*Problema a resolver*.
Copia tal cual el pasaje del texto sobre la humildad y la caridad que empieza en "Ya es bastante" y termina en "de la vida.".

*Fragmento del texto*.
+++++

Donde existe humildad, se hace posible la santidad, pues la caridad
puede existir. Hay que creer en ello a san Agustín, que repite con
insistencia que el edificio de la perfección espiritual se elevará muy
alto, si se ahonda primero mucho, para echar la humildad en los
cimientos. En efecto, no hay caridad que no sea, de una forma o de
otra, consentimiento e injusticias, abandono de las pretensiones
demasiado personales, silencio sobre las reivindicaciones demasiado
exigentes, abnegación sin espera de agradecimiento, desinterés. Esto
indica bastante que la caridad no es posible más que si se consiente
en desaparecer.
Ya es bastante conocido que la caridad es la expresión de la
santidad cristiana. No hay, pues, que repetirlo. Pero tampoco hay que
simplificar. La caridad tiene mil formas. No se reduce simplemente a
socorrer al hombre que lucha con las dificultades materiales de la vida.
Hay actos de caridad menos gloriosos, pero igualmente necesarios, la
paciencia , por ejemplo. ¿No será también santidad soportar, esperar,
temporizar, no forzar nada? Es un punto neurálgico. A veces se
perdonaría más fácilmente a la virtud que fuera intolerante, ya que
esto le da cierto aire de ventaja. Sin duda la santidad debe a veces ser
explosiva, tomar el látigo de Cristo para expulsar a los mercaderes del
Templo. Pero ya que esto fue raro en la vida de Cristo, debe serlo
también en la vida de la Iglesia. El deber cotidiano es diferente. Es
encontrarse con los pecadores, sentarse a su mesa, estar en el mundo
con los demás, con no importa quién. Entonces crece el escándalo de
los Fariseos, y también el de los débiles. Ellos quisieran que la Iglesia
protestara, manifestara, rechazara, excomulgara, hiciera dramas. Error.

+++++

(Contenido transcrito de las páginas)

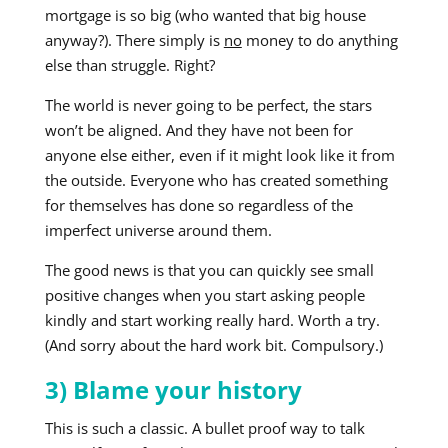
mortgage is so big (who wanted that big house
anyway?). There simply is
no
money to do anything
else than struggle. Right?
The world is never going to be perfect, the stars
won’t be aligned. And they have not been for
anyone else either, even if it might look like it from
the outside. Everyone who has created something
for themselves has done so regardless of the
imperfect universe around them.
The good news is that you can quickly see small
positive changes when you start asking people
kindly and start working really hard. Worth a try.
(And sorry about the hard work bit. Compulsory.)
3) Blame your history
This is such a classic. A bullet proof way to talk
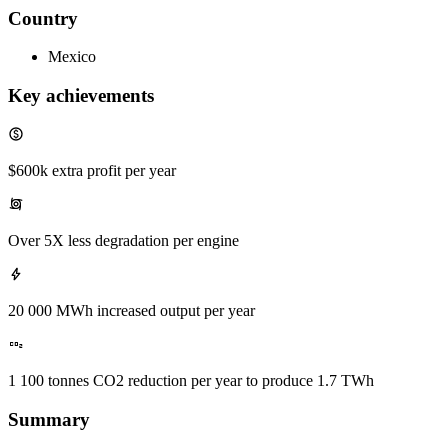
Country
Mexico
Key achievements
$600k extra profit per year
Over 5X less degradation per engine
20 000 MWh increased output per year
1 100 tonnes CO2 reduction per year to produce 1.7 TWh
Summary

+++++

*Solución del ejercicio*.
Ya es bastante conocido que la caridad es la expresión de la
santidad cristiana. No hay, pues, que repetirlo. Pero tampoco hay que
simplificar. La caridad tiene mil formas. No se reduce simplemente a
socorrer al hombre que lucha con las dificultades materiales de la vida.